Ben Gharbia said in his video that he fled Tunisia to Switzerland, and claimed that he too had been the target of “attempted murder” a week ago because of information in his possession.

“Anyone who knows the truth about these deaths will be murdered,” Ben Gharbia said.

Radio Mosaique FM, citing Attasiaa’s executive director, said Ben Gharbia would be returning to Tunisia Sunday.

The authorities blamed Belaid’s murder on Islamist militants.

On February 6 last year, authorities said his suspected Islamist assassin, Kamel Gadhgadhi, had been killed in a police raid.

Last December, militants linked to the Islamic State of Iraq and Syria (ISIS) group said they were behind the murders of both Belaid and Mohamed Brahmi, who were both assassinated in 2013.

Belaid’s family has repeatedly demanded the full truth behind his killing.

At a news conference Tuesday, his widow, Basma Khalfaoui, called on Ben Gharbia to hand over his evidence to the authorities.

On March 18, Ben Gharbia was given a six-month suspended sentence for identity theft, embezzlement and insulting the head of state.

In his video, Ben Gharbia, whose telephone was off during many calls made by Al Arabiya, said that Tarek Makki, another opposition leader who passed away in 2012, was assassinated by an “overdose of Viagra which was administered in a glass of juice.”

He added that he possesses other information and data regarding the attacks of the seaside resort of Sousse and the Bardo museum.

He asked the government to restore his protection “otherwise I will publish another video with more revelations.”

Some opposition activists called on Ben Gharbia to divulge his information.

The leftist Popular Front leader Hamma Hammami said that Ben Gharbia “opted for having a burden on his shoulders especially with regards to the information dealing with the assassinations of the front’s leaders Chokri Belaid and Mohammed Brahmi.”

Fouazi Kilani, a member of Nasiriyoun Youth, a movement that follows the pan-Arab vision of late Egyptian President Gamal Abdel Nasser, said that the video is evidence that the country is still being ruled by “gangs of smugglers who get their wealth from illegal activities and have the benediction of some officials inside the interior ministry. This is why you can easily link smuggling to terrorism.”

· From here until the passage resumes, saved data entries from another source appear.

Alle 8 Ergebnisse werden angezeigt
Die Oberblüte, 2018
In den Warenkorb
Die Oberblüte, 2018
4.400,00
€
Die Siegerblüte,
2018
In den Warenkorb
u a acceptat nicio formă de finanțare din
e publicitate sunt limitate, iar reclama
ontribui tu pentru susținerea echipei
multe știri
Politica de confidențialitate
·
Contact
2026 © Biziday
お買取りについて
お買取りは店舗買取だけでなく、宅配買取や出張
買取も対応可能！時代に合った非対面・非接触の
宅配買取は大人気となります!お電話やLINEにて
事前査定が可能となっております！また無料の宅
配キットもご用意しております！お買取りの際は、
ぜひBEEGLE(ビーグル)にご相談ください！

Mouldi Cherni, whose son, a security officer, was assassinated, said to Al Arabiya News that Ben Gharbia’s video is “vain and nonsense. After my son was assassinated, I approached him as he was the anchor of a popular talk show, but he ignored me, and now he is trying to involve the political assassinations made by then ruling Troika led by Islamists, in his personal problems.”

Some analysts say that the timing of the video coincides with many pressures put on the government that “will led to radical changes within its structure” according to Hamed Mathlouthi, an independent journalist.

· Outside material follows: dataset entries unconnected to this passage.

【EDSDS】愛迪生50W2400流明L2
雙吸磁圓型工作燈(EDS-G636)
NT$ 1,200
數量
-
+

Some observers linked the video with the resignation of Lazhar Akremi from his post as minister of relations with parliament, who said in a public statement that “he decided to leave the government because I don’t know who is running the country.”

However, Mohsen Nebli, a media expert, says that “Ben Gharbia knows nothing more than many Tunisians. Given that Ben Gharbia is too close to Nida Tunis (the majority party in Parliament) I think that his video is important because this party is witnessing these days a very critical period.

There is a conflict between many of its personalities over leading the party founded by the very old Tunisian President Beji Caed Sebsi. Whatever would be the outcome of this matter, I would think that Ben Gharbia could be one of the winners from this buzz as he prepares to re-launch soon his channel.”